§ Study material:
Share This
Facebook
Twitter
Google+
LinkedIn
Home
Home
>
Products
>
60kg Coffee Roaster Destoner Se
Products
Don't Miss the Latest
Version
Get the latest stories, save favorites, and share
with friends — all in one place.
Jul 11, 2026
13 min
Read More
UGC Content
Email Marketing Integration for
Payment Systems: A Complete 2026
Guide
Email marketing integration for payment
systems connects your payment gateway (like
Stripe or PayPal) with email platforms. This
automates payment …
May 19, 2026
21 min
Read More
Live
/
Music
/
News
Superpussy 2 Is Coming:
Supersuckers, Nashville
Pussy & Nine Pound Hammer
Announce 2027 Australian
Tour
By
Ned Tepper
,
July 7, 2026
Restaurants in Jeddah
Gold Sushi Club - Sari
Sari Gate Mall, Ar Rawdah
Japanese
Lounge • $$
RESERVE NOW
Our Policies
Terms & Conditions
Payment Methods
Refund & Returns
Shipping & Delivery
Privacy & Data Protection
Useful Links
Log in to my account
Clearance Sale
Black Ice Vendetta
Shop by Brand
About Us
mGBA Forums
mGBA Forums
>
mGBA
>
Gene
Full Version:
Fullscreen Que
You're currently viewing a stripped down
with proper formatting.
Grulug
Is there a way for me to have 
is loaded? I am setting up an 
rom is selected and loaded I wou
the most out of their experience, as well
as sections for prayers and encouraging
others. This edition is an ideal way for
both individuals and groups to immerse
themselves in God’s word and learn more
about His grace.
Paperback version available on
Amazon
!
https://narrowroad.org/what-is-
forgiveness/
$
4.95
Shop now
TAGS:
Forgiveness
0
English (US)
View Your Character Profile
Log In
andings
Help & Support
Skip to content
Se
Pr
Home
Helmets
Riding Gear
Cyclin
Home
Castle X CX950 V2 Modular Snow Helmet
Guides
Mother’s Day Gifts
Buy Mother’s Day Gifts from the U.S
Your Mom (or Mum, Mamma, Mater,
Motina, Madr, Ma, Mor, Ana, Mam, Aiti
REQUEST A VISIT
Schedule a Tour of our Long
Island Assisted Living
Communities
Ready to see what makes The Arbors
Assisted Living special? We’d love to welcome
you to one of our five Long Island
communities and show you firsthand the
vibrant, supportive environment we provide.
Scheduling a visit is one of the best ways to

§ Required action: Reproduce the lines above, changing every "Read More" to "Continue Reading" and leaving all other text as it stands.

§ Written answer:
Share This
Facebook
Twitter
Google+
LinkedIn
Home
Home
>
Products
>
60kg Coffee Roaster Destoner Se
Products
Don't Miss the Latest
Version
Get the latest stories, save favorites, and share
with friends — all in one place.
Jul 11, 2026
13 min
Continue Reading
UGC Content
Email Marketing Integration for
Payment Systems: A Complete 2026
Guide
Email marketing integration for payment
systems connects your payment gateway (like
Stripe or PayPal) with email platforms. This
automates payment …
May 19, 2026
21 min
Continue Reading
Live
/
Music
/
News
Superpussy 2 Is Coming:
Supersuckers, Nashville
Pussy & Nine Pound Hammer
Announce 2027 Australian
Tour
By
Ned Tepper
,
July 7, 2026
Restaurants in Jeddah
Gold Sushi Club - Sari
Sari Gate Mall, Ar Rawdah
Japanese
Lounge • $$
RESERVE NOW
Our Policies
Terms & Conditions
Payment Methods
Refund & Returns
Shipping & Delivery
Privacy & Data Protection
Useful Links
Log in to my account
Clearance Sale
Black Ice Vendetta
Shop by Brand
About Us
mGBA Forums
mGBA Forums
>
mGBA
>
Gene
Full Version:
Fullscreen Que
You're currently viewing a stripped down
with proper formatting.
Grulug
Is there a way for me to have 
is loaded? I am setting up an 
rom is selected and loaded I wou
the most out of their experience, as well
as sections for prayers and encouraging
others. This edition is an ideal way for
both individuals and groups to immerse
themselves in God’s word and learn more
about His grace.
Paperback version available on
Amazon
!
https://narrowroad.org/what-is-
forgiveness/
$
4.95
Shop now
TAGS:
Forgiveness
0
English (US)
View Your Character Profile
Log In
andings
Help & Support
Skip to content
Se
Pr
Home
Helmets
Riding Gear
Cyclin
Home
Castle X CX950 V2 Modular Snow Helmet
Guides
Mother’s Day Gifts
Buy Mother’s Day Gifts from the U.S
Your Mom (or Mum, Mamma, Mater,
Motina, Madr, Ma, Mor, Ana, Mam, Aiti
REQUEST A VISIT
Schedule a Tour of our Long
Island Assisted Living
Communities
Ready to see what makes The Arbors
Assisted Living special? We’d love to welcome
you to one of our five Long Island
communities and show you firsthand the
vibrant, supportive environment we provide.
Scheduling a visit is one of the best ways to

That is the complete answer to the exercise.